_RECORDS SUPPLIED_
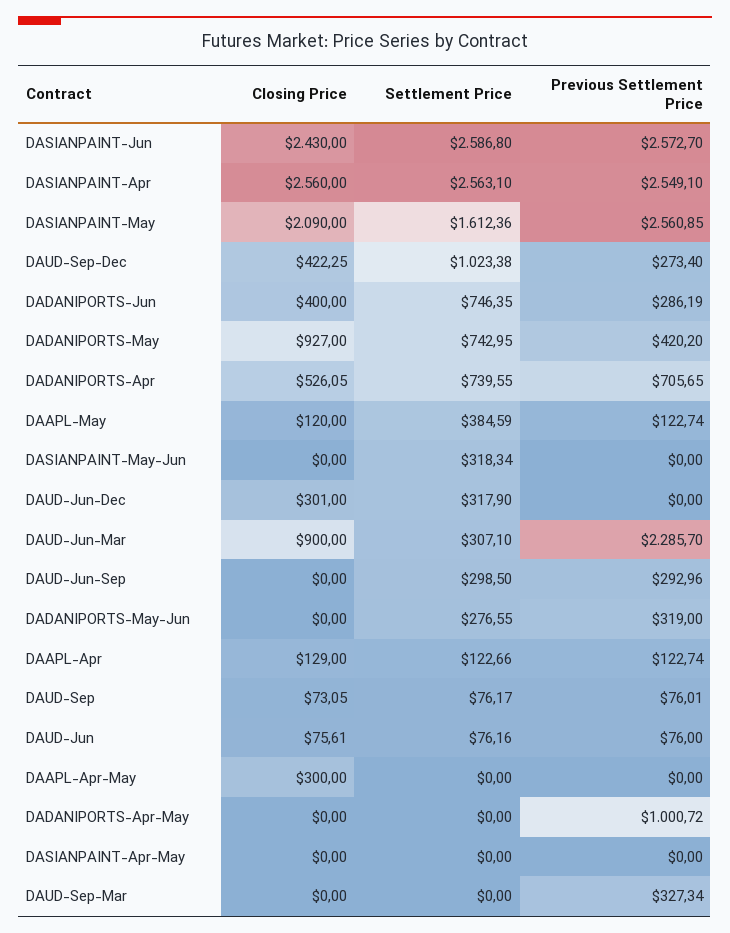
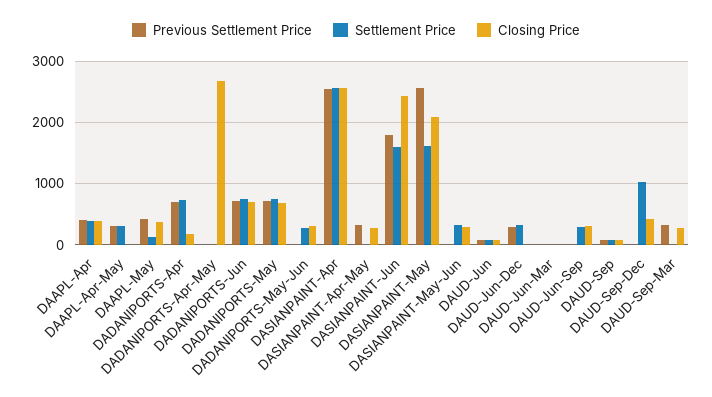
  {
    "Closing Price": {
      "DASIANPAINT-Jun": 2430,
      "DASIANPAINT-Apr": 2560,
      "DASIANPAINT-May": 2090,
      "DAUD-Sep-Dec": 422.25,
-     "DADANIPORTS-Jun": 400,
+     "DADANIPORTS-Jun": 700,
-     "DADANIPORTS-May": 927,
+     "DADANIPORTS-May": 700,
-     "DADANIPORTS-Apr": 526.05,
+     "DADANIPORTS-Apr": 200,
-     "DAAPL-May": 120,
+     "DAAPL-May": 400,
-     "DASIANPAINT-May-Jun": 0,
+     "DASIANPAINT-May-Jun": 300,
-     "DAUD-Jun-Dec": 301,
+     "DAUD-Jun-Dec": 0,
-     "DAUD-Jun-Mar": 900,
+     "DAUD-Jun-Mar": 0,
-     "DAUD-Jun-Sep": 0,
+     "DAUD-Jun-Sep": 300,
-     "DADANIPORTS-May-Jun": 0,
+     "DADANIPORTS-May-Jun": 300,
-     "DAAPL-Apr": 129,
+     "DAAPL-Apr": 400,
      "DAUD-Sep": 73.05,
      "DAUD-Jun": 75.61,
-     "DAAPL-Apr-May": 300,
+     "DAAPL-Apr-May": 0,
-     "DADANIPORTS-Apr-May": 0,
+     "DADANIPORTS-Apr-May": 2700,
-     "DASIANPAINT-Apr-May": 0,
+     "DASIANPAINT-Apr-May": 300,
-     "DAUD-Sep-Mar": 0
+     "DAUD-Sep-Mar": 300
    },
    "Settlement Price": {
-     "DASIANPAINT-Jun": 2586.8,
+     "DASIANPAINT-Jun": 1600,
      "DASIANPAINT-Apr": 2563.1,
      "DASIANPAINT-May": 1612.36,
      "DAUD-Sep-Dec": 1023.38,
      "DADANIPORTS-Jun": 746.35,
      "DADANIPORTS-May": 742.95,
      "DADANIPORTS-Apr": 739.55,
-     "DAAPL-May": 384.59,
+     "DAAPL-May": 100,
      "DASIANPAINT-May-Jun": 318.34,
      "DAUD-Jun-Dec": 317.9,
-     "DAUD-Jun-Mar": 307.1,
+     "DAUD-Jun-Mar": 0,
      "DAUD-Jun-Sep": 298.5,
      "DADANIPORTS-May-Jun": 276.55,
-     "DAAPL-Apr": 122.66,
+     "DAAPL-Apr": 400,
      "DAUD-Sep": 76.17,
      "DAUD-Jun": 76.16,
-     "DAAPL-Apr-May": 0,
+     "DAAPL-Apr-May": 300,
      "DADANIPORTS-Apr-May": 0,
      "DASIANPAINT-Apr-May": 0,
      "DAUD-Sep-Mar": 0
    },
    "Previous Settlement Price": {
-     "DASIANPAINT-Jun": 2572.7,
+     "DASIANPAINT-Jun": 1800,
      "DASIANPAINT-Apr": 2549.1,
      "DASIANPAINT-May": 2560.85,
-     "DAUD-Sep-Dec": 273.4,
+     "DAUD-Sep-Dec": 0,
-     "DADANIPORTS-Jun": 286.19,
+     "DADANIPORTS-Jun": 700,
-     "DADANIPORTS-May": 420.2,
+     "DADANIPORTS-May": 700,
      "DADANIPORTS-Apr": 705.65,
-     "DAAPL-May": 122.74,
+     "DAAPL-May": 400,
      "DASIANPAINT-May-Jun": 0,
-     "DAUD-Jun-Dec": 0,
+     "DAUD-Jun-Dec": 300,
-     "DAUD-Jun-Mar": 2285.7,
+     "DAUD-Jun-Mar": 0,
-     "DAUD-Jun-Sep": 292.96,
+     "DAUD-Jun-Sep": 0,
-     "DADANIPORTS-May-Jun": 319,
+     "DADANIPORTS-May-Jun": 0,
-     "DAAPL-Apr": 122.74,
+     "DAAPL-Apr": 400,
      "DAUD-Sep": 76.01,
      "DAUD-Jun": 76,
-     "DAAPL-Apr-May": 0,
+     "DAAPL-Apr-May": 300,
-     "DADANIPORTS-Apr-May": 1000.72,
+     "DADANIPORTS-Apr-May": 0,
-     "DASIANPAINT-Apr-May": 0,
+     "DASIANPAINT-Apr-May": 300,
      "DAUD-Sep-Mar": 327.34
    }
  }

_TASK STATEMENT_
Each entry should be transcribed exactly as given, with pictures omitted.

_RESPONSE BOX_
  {
    "Closing Price": {
      "DASIANPAINT-Jun": 2430,
      "DASIANPAINT-Apr": 2560,
      "DASIANPAINT-May": 2090,
      "DAUD-Sep-Dec": 422.25,
-     "DADANIPORTS-Jun": 400,
+     "DADANIPORTS-Jun": 700,
-     "DADANIPORTS-May": 927,
+     "DADANIPORTS-May": 700,
-     "DADANIPORTS-Apr": 526.05,
+     "DADANIPORTS-Apr": 200,
-     "DAAPL-May": 120,
+     "DAAPL-May": 400,
-     "DASIANPAINT-May-Jun": 0,
+     "DASIANPAINT-May-Jun": 300,
-     "DAUD-Jun-Dec": 301,
+     "DAUD-Jun-Dec": 0,
-     "DAUD-Jun-Mar": 900,
+     "DAUD-Jun-Mar": 0,
-     "DAUD-Jun-Sep": 0,
+     "DAUD-Jun-Sep": 300,
-     "DADANIPORTS-May-Jun": 0,
+     "DADANIPORTS-May-Jun": 300,
-     "DAAPL-Apr": 129,
+     "DAAPL-Apr": 400,
      "DAUD-Sep": 73.05,
      "DAUD-Jun": 75.61,
-     "DAAPL-Apr-May": 300,
+     "DAAPL-Apr-May": 0,
-     "DADANIPORTS-Apr-May": 0,
+     "DADANIPORTS-Apr-May": 2700,
-     "DASIANPAINT-Apr-May": 0,
+     "DASIANPAINT-Apr-May": 300,
-     "DAUD-Sep-Mar": 0
+     "DAUD-Sep-Mar": 300
    },
    "Settlement Price": {
-     "DASIANPAINT-Jun": 2586.8,
+     "DASIANPAINT-Jun": 1600,
      "DASIANPAINT-Apr": 2563.1,
      "DASIANPAINT-May": 1612.36,
      "DAUD-Sep-Dec": 1023.38,
      "DADANIPORTS-Jun": 746.35,
      "DADANIPORTS-May": 742.95,
      "DADANIPORTS-Apr": 739.55,
-     "DAAPL-May": 384.59,
+     "DAAPL-May": 100,
      "DASIANPAINT-May-Jun": 318.34,
      "DAUD-Jun-Dec": 317.9,
-     "DAUD-Jun-Mar": 307.1,
+     "DAUD-Jun-Mar": 0,
      "DAUD-Jun-Sep": 298.5,
      "DADANIPORTS-May-Jun": 276.55,
-     "DAAPL-Apr": 122.66,
+     "DAAPL-Apr": 400,
      "DAUD-Sep": 76.17,
      "DAUD-Jun": 76.16,
-     "DAAPL-Apr-May": 0,
+     "DAAPL-Apr-May": 300,
      "DADANIPORTS-Apr-May": 0,
      "DASIANPAINT-Apr-May": 0,
      "DAUD-Sep-Mar": 0
    },
    "Previous Settlement Price": {
-     "DASIANPAINT-Jun": 2572.7,
+     "DASIANPAINT-Jun": 1800,
      "DASIANPAINT-Apr": 2549.1,
      "DASIANPAINT-May": 2560.85,
-     "DAUD-Sep-Dec": 273.4,
+     "DAUD-Sep-Dec": 0,
-     "DADANIPORTS-Jun": 286.19,
+     "DADANIPORTS-Jun": 700,
-     "DADANIPORTS-May": 420.2,
+     "DADANIPORTS-May": 700,
      "DADANIPORTS-Apr": 705.65,
-     "DAAPL-May": 122.74,
+     "DAAPL-May": 400,
      "DASIANPAINT-May-Jun": 0,
-     "DAUD-Jun-Dec": 0,
+     "DAUD-Jun-Dec": 300,
-     "DAUD-Jun-Mar": 2285.7,
+     "DAUD-Jun-Mar": 0,
-     "DAUD-Jun-Sep": 292.96,
+     "DAUD-Jun-Sep": 0,
-     "DADANIPORTS-May-Jun": 319,
+     "DADANIPORTS-May-Jun": 0,
-     "DAAPL-Apr": 122.74,
+     "DAAPL-Apr": 400,
      "DAUD-Sep": 76.01,
      "DAUD-Jun": 76,
-     "DAAPL-Apr-May": 0,
+     "DAAPL-Apr-May": 300,
-     "DADANIPORTS-Apr-May": 1000.72,
+     "DADANIPORTS-Apr-May": 0,
-     "DASIANPAINT-Apr-May": 0,
+     "DASIANPAINT-Apr-May": 300,
      "DAUD-Sep-Mar": 327.34
    }
  }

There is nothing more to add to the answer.